Un professeur ordinaire de l’Université de Kinshasa, UNIKIN a été froidement tué dans la nuit de Mercredi a Jeudi 8 Janvier par des hommes armés, non autrement identifié lors d’un braquage à son domicile situé dans la commune de Lemba, au centre de la capitale congolaise, a appris l’ACP de source familiale.
Selon le récit d’un proche de la victime, six individus armés ont fait irruption vers 23 heures dans la parcelle familiale du professeur Mathieu Abatha Diabar Sona, de la Faculté des Lettres de l’UNIKIN. Après avoir forcé la porte d’entrée, les assaillants ont investi le salon et exigé des biens de valeur. Sous la contrainte, la famille aurait remis environ 7 000 dollars américains ainsi qu’une chaînette en or.

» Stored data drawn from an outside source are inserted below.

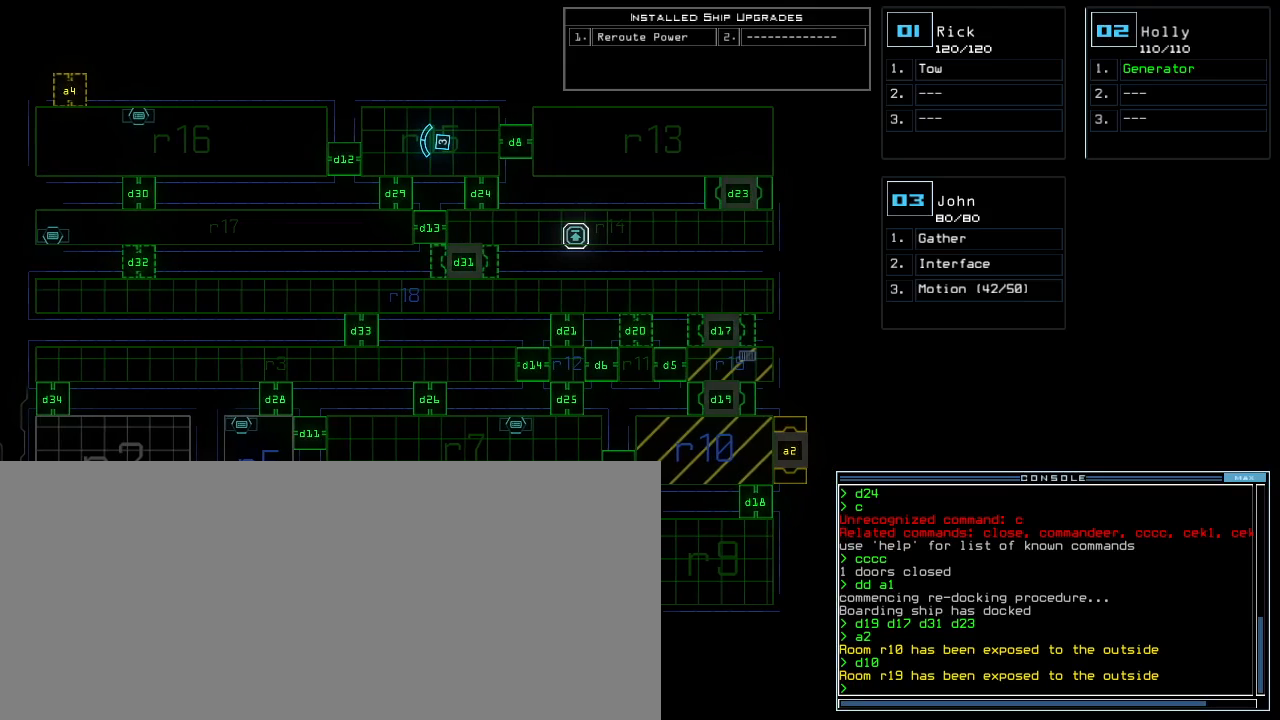
{"keys": [], "events": []}
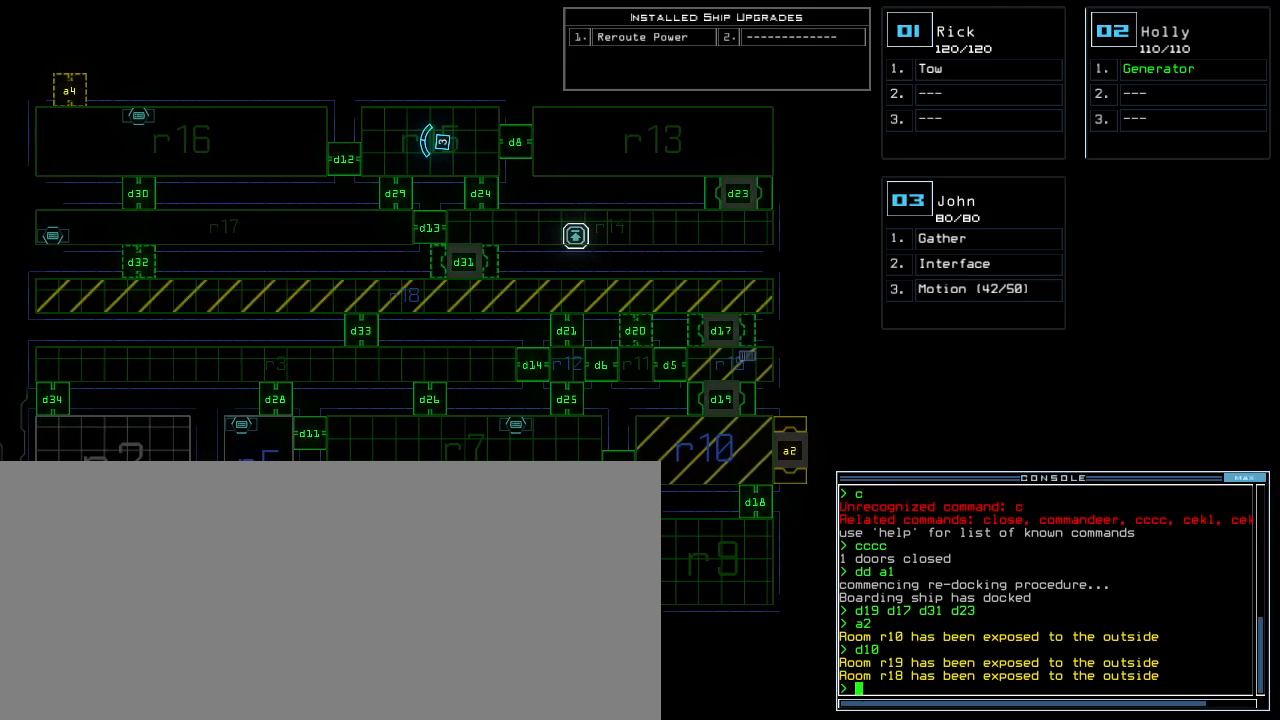
{"keys": [], "events": [[317, "left", "down"], [433, "left", "up"]]}
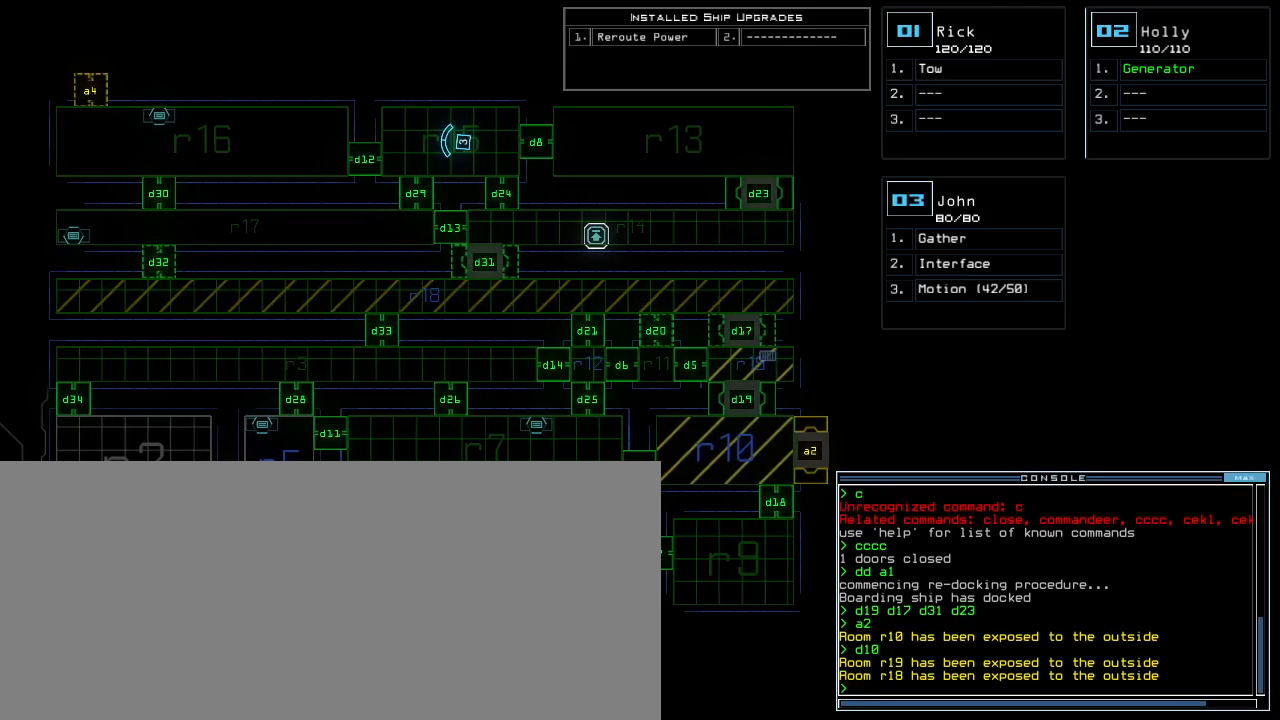
{"keys": [], "events": []}
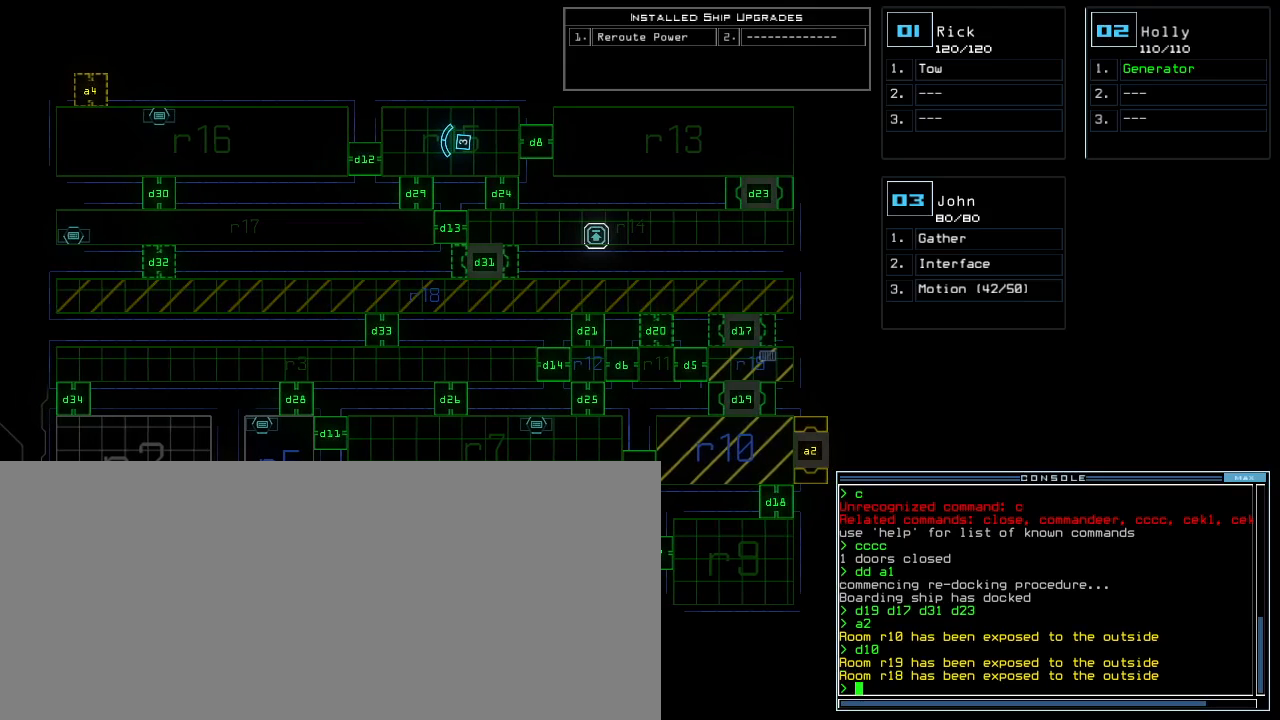
{"keys": [], "events": []}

Malgré cela, l’un des bandits a ouvert le feu à bout portant sur le Professeur, qui est décédé sur place. Les criminels ont ensuite pris la fuite. Alertée, la Police a ouvert une enquête pour identifier et appréhender les auteurs de cet acte, rapporte l’ACP.
En attendant l’issue des investigations, le corps de la victime a été transféré à la morgue des Cliniques Universitaires de Kinshasa.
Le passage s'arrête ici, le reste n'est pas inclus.